Nasza Loteria SR - pasek na kartach artykułów

Glony w zalewie

/ik/
W wodzie, prócz glonów, pływa też sporo śmieci.
W wodzie, prócz glonów, pływa też sporo śmieci. P. Mazur

Kilka ciepłych dni wystarczyło, żeby nad zalewem na Borkach w Radomiu pojawili się pierwsi plażowicze. Brunatnozielona woda nie zachęca jednak do kąpieli. A wszystko przez glony i wodorosty, które się tam pojawiły. W ciągu tygodnia mają być one zebrane. Niedługo dowiemy się też, czy "Sanepid" dopuści zbiornik do kąpieli.

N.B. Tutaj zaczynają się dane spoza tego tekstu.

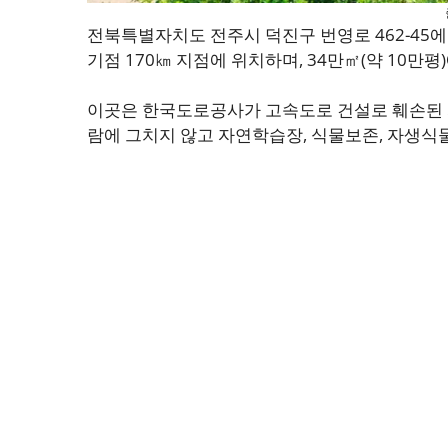
전북특별자치도 전주시 덕진구 번영로 462-4
기점 170㎞ 지점에 위치하며, 34만㎡(약 10만
이곳은 한국도로공사가 고속도로 건설로 훼손된 
람에 그치지 않고 자연학습장, 식물보존, 자생식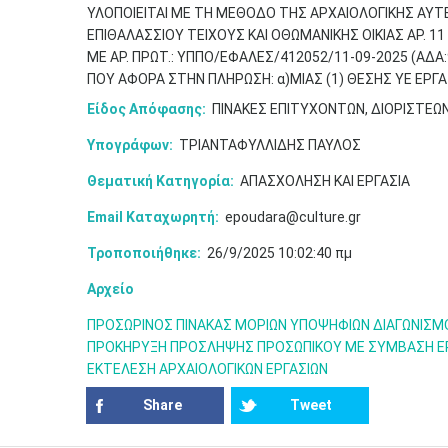
ΥΛΟΠΟΙΕΙΤΑΙ ΜΕ ΤΗ ΜΕΘΟΔΟ ΤΗΣ ΑΡΧΑΙΟΛΟΓΙΚΗΣ ΑΥΤ
ΕΠΙΘΑΛΑΣΣΙΟΥ ΤΕΙΧΟΥΣ KAI OΘΩΜΑΝΙΚΗΣ ΟΙΚΙΑΣ ΑΡ. 1
ΜΕ ΑΡ. ΠΡΩΤ.: ΥΠΠΟ/ΕΦΑΛΕΣ/412052/11-09-2025 (Α
ΠΟΥ ΑΦΟΡΑ ΣΤΗΝ ΠΛΗΡΩΣΗ: α)ΜΙΑΣ (1) ΘΕΣΗΣ ΥΕ ΕΡΓΑΤΩ
Είδος Απόφασης:
ΠΙΝΑΚΕΣ ΕΠΙΤΥΧΟΝΤΩΝ, ΔΙΟΡΙΣΤΕΩ
Υπογράφων:
ΤΡΙΑΝΤΑΦΥΛΛΙΔΗΣ ΠΑΥΛΟΣ
Θεματική Κατηγορία:
ΑΠΑΣΧΟΛΗΣΗ ΚΑΙ ΕΡΓΑΣΙΑ
Email Καταχωρητή:
epoudara@culture.gr
Τροποποιήθηκε:
26/9/2025 10:02:40 πμ
Αρχείο
ΠΡΟΣΩΡΙΝΟΣ ΠΙΝΑΚΑΣ ΜΟΡΙΩΝ ΥΠΟΨΗΦΙΩΝ ΔΙΑΓΩΝΙΣΜ
ΠΡΟΚΗΡΥΞΗ ΠΡΟΣΛΗΨΗΣ ΠΡΟΣΩΠΙΚΟΥ ΜΕ ΣΥΜΒΑΣΗ ΕΡΓΑ
ΕΚΤΕΛΕΣΗ ΑΡΧΑΙΟΛΟΓΙΚΩΝ ΕΡΓΑΣΙΩΝ
Share
Tweet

Zalew na Borkach to jedyne miejskie kąpielisko, trudno się więc dziwić, że w upalne dni trudno tam o wolny kawałek plaży. Każdego lata wypoczywają tu tysiące radomian. Nawet teraz, przed rozpoczęciem sezonu, nie brakuje amatorów kąpieli.

- Zupełnie tego nie rozumiem, woda jest brudna i nie najlepiej pachnie. Pływa w niej wiele glonów i śmieci - alarmuje nasz czytelnik.

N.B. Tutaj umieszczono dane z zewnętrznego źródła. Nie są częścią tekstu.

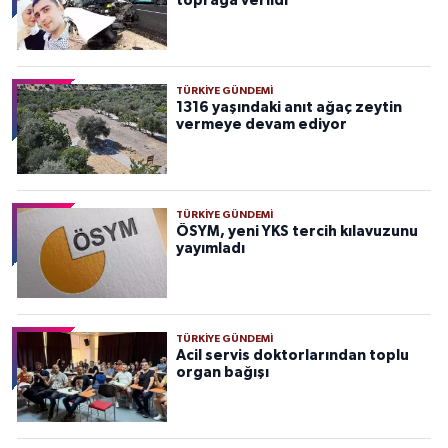
toprağa verildi
TÜRKIYE GÜNDEMI
1316 yaşındaki anıt ağaç zeytin
vermeye devam ediyor
TÜRKIYE GÜNDEMI
ÖSYM, yeni YKS tercih kılavuzunu
yayımladı
TÜRKIYE GÜNDEMI
Acil servis doktorlarından toplu
organ bağışı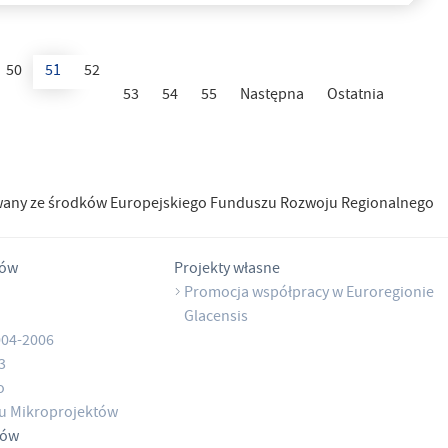
50
51
52
53
54
55
Następna
Ostatnia
wany ze środków Europejskiego Funduszu Rozwoju Regionalnego
tów
Projekty własne
Promocja współpracy w Euroregionie
Glacensis
004-2006
3
o
u Mikroprojektów
tów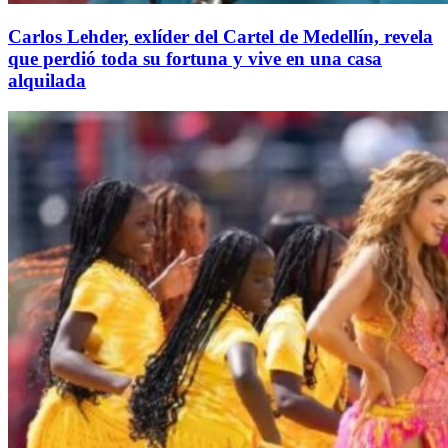
Carlos Lehder, exlíder del Cartel de Medellín, revela
que perdió toda su fortuna y vive en una casa
alquilada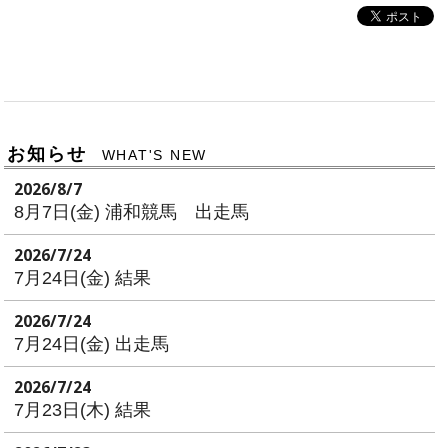
お知らせ
WHAT'S NEW
2026/8/7
8月7日(金) 浦和競馬 出走馬
2026/7/24
7月24日(金) 結果
2026/7/24
7月24日(金) 出走馬
2026/7/24
7月23日(木) 結果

Pracownicy Miejskiego Ośrodka Sportu i Rekreacji uspokajają, że w najbliższym czasie problem zostanie rozwiązany.

- Glony i wodorosty zostaną wykoszone specjalnymi maszynami, a później zebrane. Mamy na to jeszcze czas, sezon zacznie się prawdopodobnie 23 czerwca. Codziennie zbieramy też śmieci. Tylko dzisiaj wywieziemy dwa kontenery butelek, puszek, reklamówek rzucanych do wody i na brzegach. Ale woda jest czysta, potwierdziły to badania inspekcji ochrony środowiska Urzędu Wojewódzkiego - powiedział nam Władysław Kot.

Dział Inspektoratu Ochrony Środowiska radomskiej delegatury Mazowieckiego Urzędu Wojewódzkiego prowadził badania wody na początku maja, po tym jak w zalewie znaleziono śnięte ryby.

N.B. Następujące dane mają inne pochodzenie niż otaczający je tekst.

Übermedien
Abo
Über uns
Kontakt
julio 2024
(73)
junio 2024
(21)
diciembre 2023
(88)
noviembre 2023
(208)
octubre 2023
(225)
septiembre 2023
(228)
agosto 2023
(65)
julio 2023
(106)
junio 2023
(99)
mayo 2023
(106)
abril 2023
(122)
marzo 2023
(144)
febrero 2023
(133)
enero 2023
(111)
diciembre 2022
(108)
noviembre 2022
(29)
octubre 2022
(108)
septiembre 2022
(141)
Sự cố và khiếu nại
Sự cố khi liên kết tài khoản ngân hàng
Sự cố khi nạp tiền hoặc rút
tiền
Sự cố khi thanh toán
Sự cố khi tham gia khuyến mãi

- Większości wskaźników wskazywała na ogół, że woda w zalewie odpowiadała normom I klasy czystości. Ale były to badania ogólne, dotyczące warunków życia ryb. Teraz zmieniła się pogoda, upłynęło trochę czasu i nie wiadomo, jakie byłyby wyniki analiz. Poza tym o tym, czy woda jest bezpieczna dla kąpiących decyduje "Sanepid", on robi bardzo szczegółowe badania - tłumaczyła Katarzyna Bielich, inspektor działu.

Wyniki "Sanepidu" poznamy w ciągu najbliższych dni. Dopiero wtedy dowiemy się, czy wchodząc do zalewu na Borkach albo innego zbiornika w okolicach Radomia nie narażamy się na przykład na pojawienie się chorób skóry.

Na wykwit glonów mają wpływ między innymi słaby przepływu wody w zbiorniku i wysokie temperatury.

- Kiedy budowano zalew był on naturalną zlewnią Mlecznej, Kosówki i zasilających je cieków. Od tego czasu w mieście rozbudowano sieć kanalizacyjną i teraz woda zamiast do rzek spływa właśnie do kanałów. Dlatego poziom wód w rzekach, a co za tym idzie i w zalewie jest niski - tłumaczył Sławomir Sterna z Miejskiej Spółki Wodnej w Radomiu.

Pomóc ma budowa przepompowni wody w okolicach ulicy Suchej. Rozstrzygnięto już przetarg na jej wykonanie.

- Dzięki temu będziemy odzyskiwać wodę deszczową, która zasili Mleczną i zalew. Będziemy też odbudowywać zasypane miejscami koryto Mlecznej - mówił Sławomir Sterna.

Wody w zalewie będzie dzięki temu więcej, będzie ona też czystsza.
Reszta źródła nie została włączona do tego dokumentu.